▶ DATA BELOW:
+--
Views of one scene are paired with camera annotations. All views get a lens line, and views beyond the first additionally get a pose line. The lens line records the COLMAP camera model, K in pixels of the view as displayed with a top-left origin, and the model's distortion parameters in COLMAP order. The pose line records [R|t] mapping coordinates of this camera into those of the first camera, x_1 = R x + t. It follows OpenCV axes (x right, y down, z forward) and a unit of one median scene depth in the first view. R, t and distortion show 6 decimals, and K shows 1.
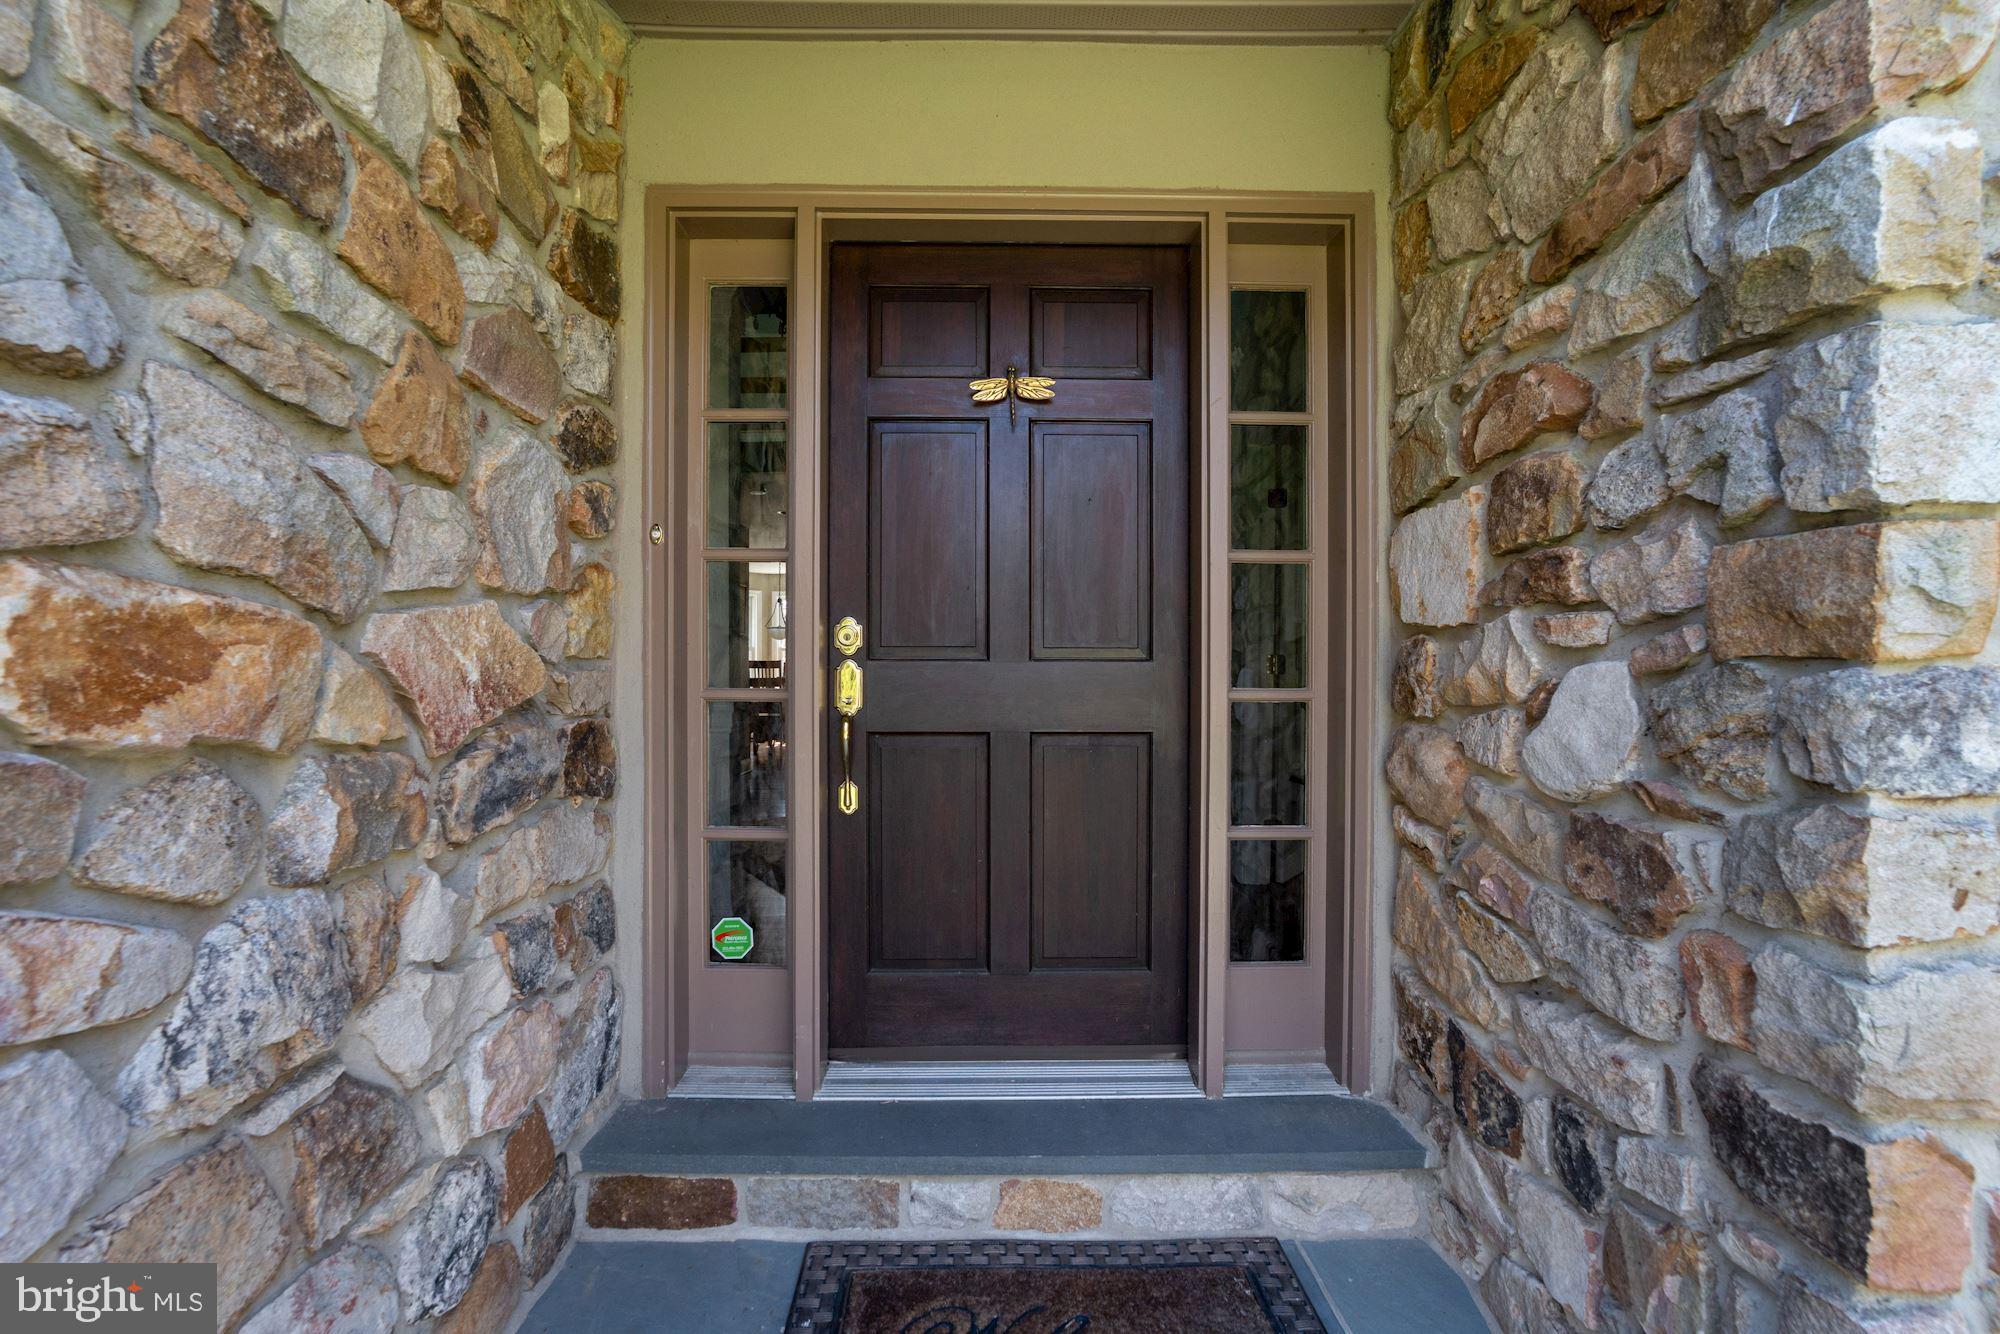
lens RADIAL K [[903.4, 0, 1011.9], [0, 903.4, 677.6], [0, 0, 1]] dist [-0.022296, 0.000410]
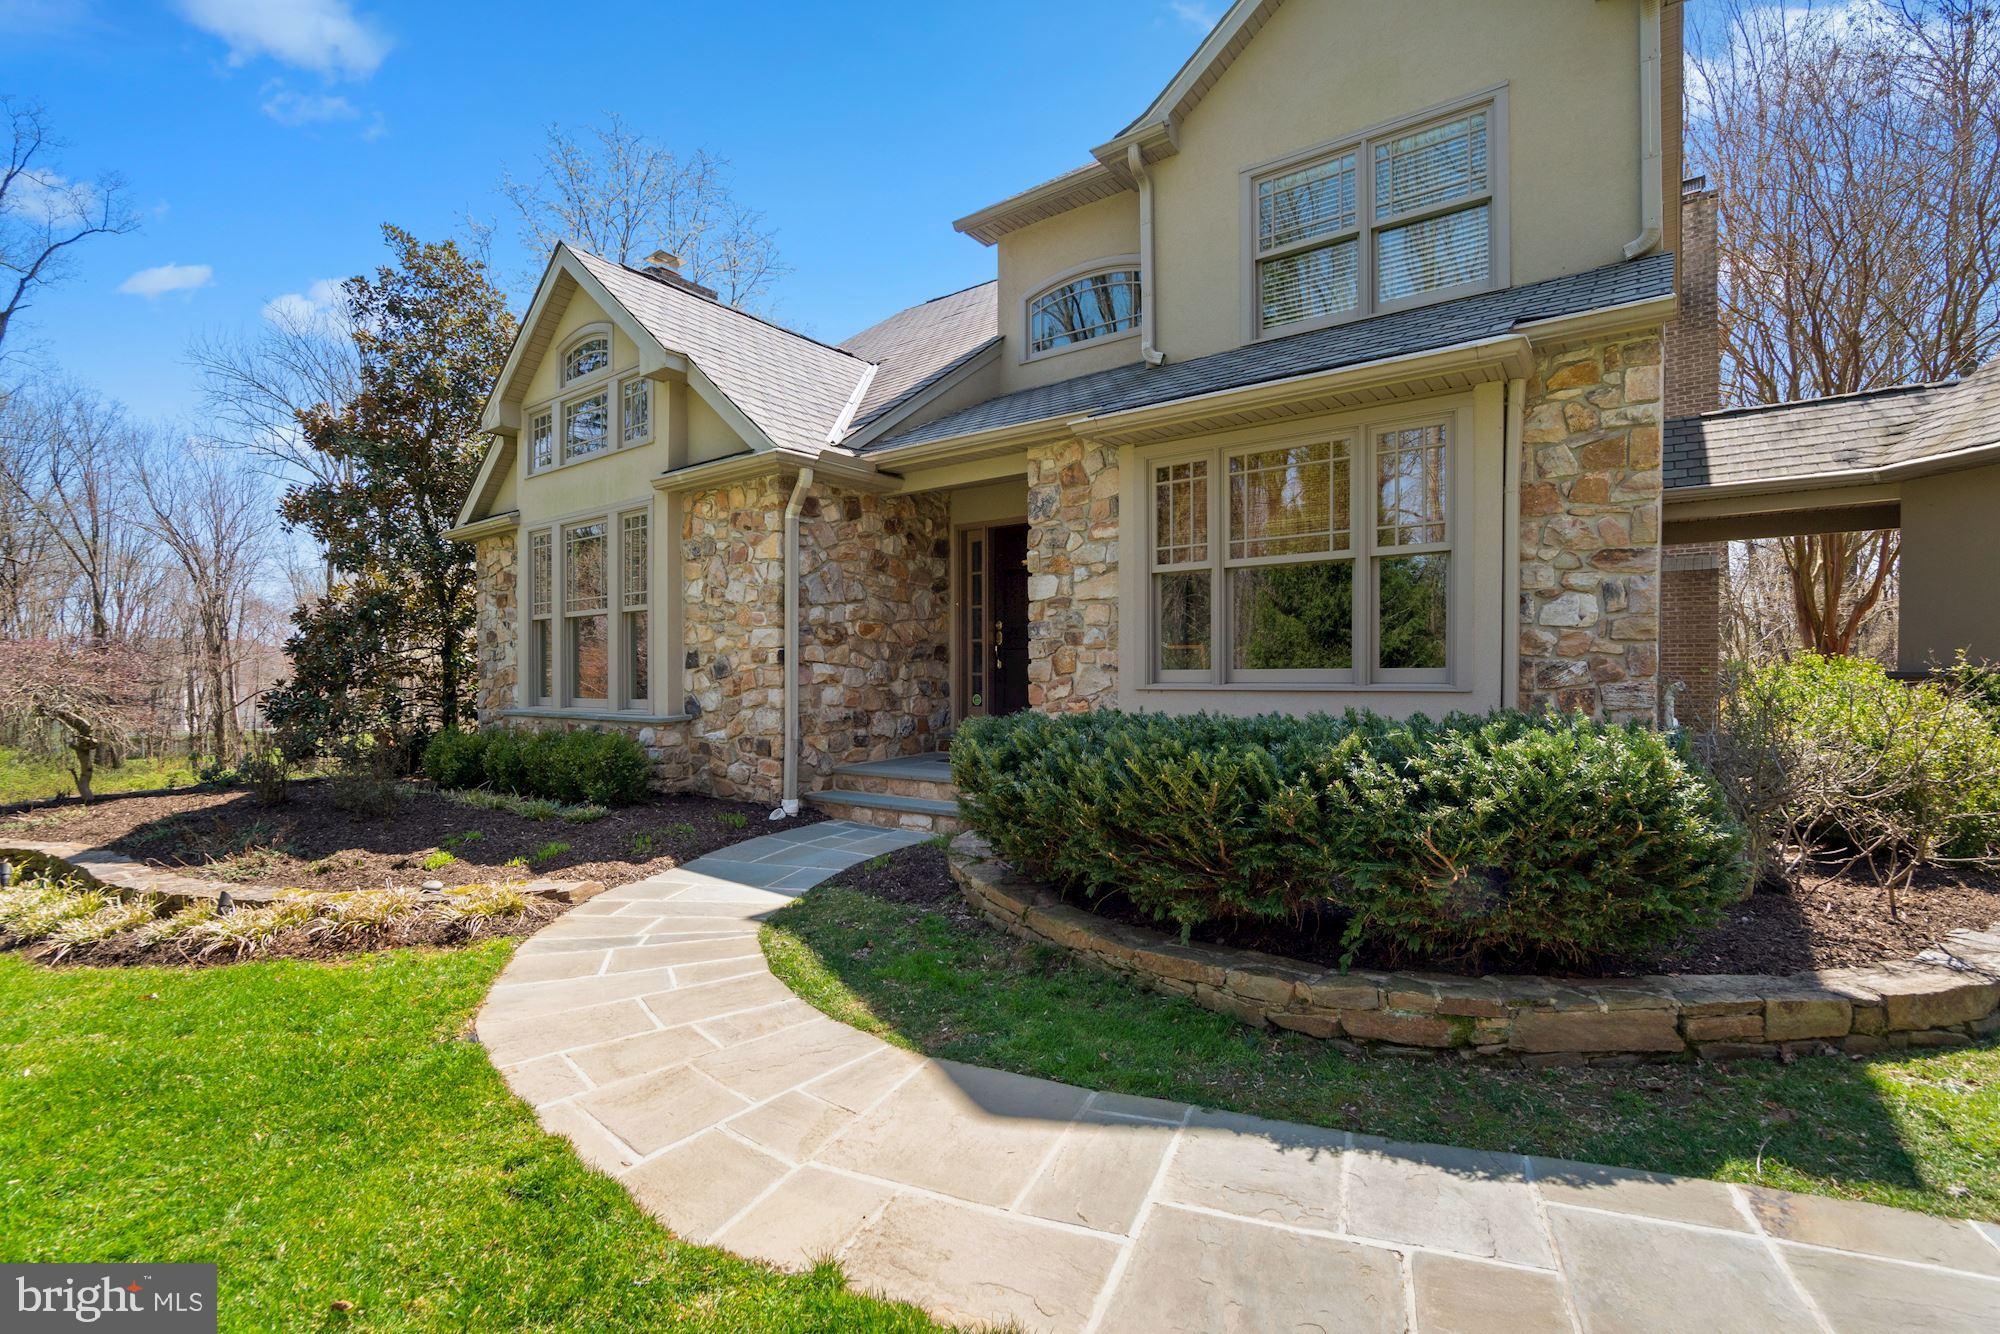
lens RADIAL K [[903.4, 0, 1011.9], [0, 903.4, 677.6], [0, 0, 1]] dist [-0.022296, 0.000410]
pose [[0.797071, -0.006481, -0.603850, 3.142975], [0.002541, 0.999970, -0.007379, 0.296623], [0.603880, 0.004347, 0.797064, -2.984199]]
+--
▶ ACTIVITY:
Copy the listing exactly. Any image in it stays out of the copy.

▶ SOLUTION FOR THIS TASK:
Views of one scene are paired with camera annotations. All views get a lens line, and views beyond the first additionally get a pose line. The lens line records the COLMAP camera model, K in pixels of the view as displayed with a top-left origin, and the model's distortion parameters in COLMAP order. The pose line records [R|t] mapping coordinates of this camera into those of the first camera, x_1 = R x + t. It follows OpenCV axes (x right, y down, z forward) and a unit of one median scene depth in the first view. R, t and distortion show 6 decimals, and K shows 1.
lens RADIAL K [[903.4, 0, 1011.9], [0, 903.4, 677.6], [0, 0, 1]] dist [-0.022296, 0.000410]
lens RADIAL K [[903.4, 0, 1011.9], [0, 903.4, 677.6], [0, 0, 1]] dist [-0.022296, 0.000410]
pose [[0.797071, -0.006481, -0.603850, 3.142975], [0.002541, 0.999970, -0.007379, 0.296623], [0.603880, 0.004347, 0.797064, -2.984199]]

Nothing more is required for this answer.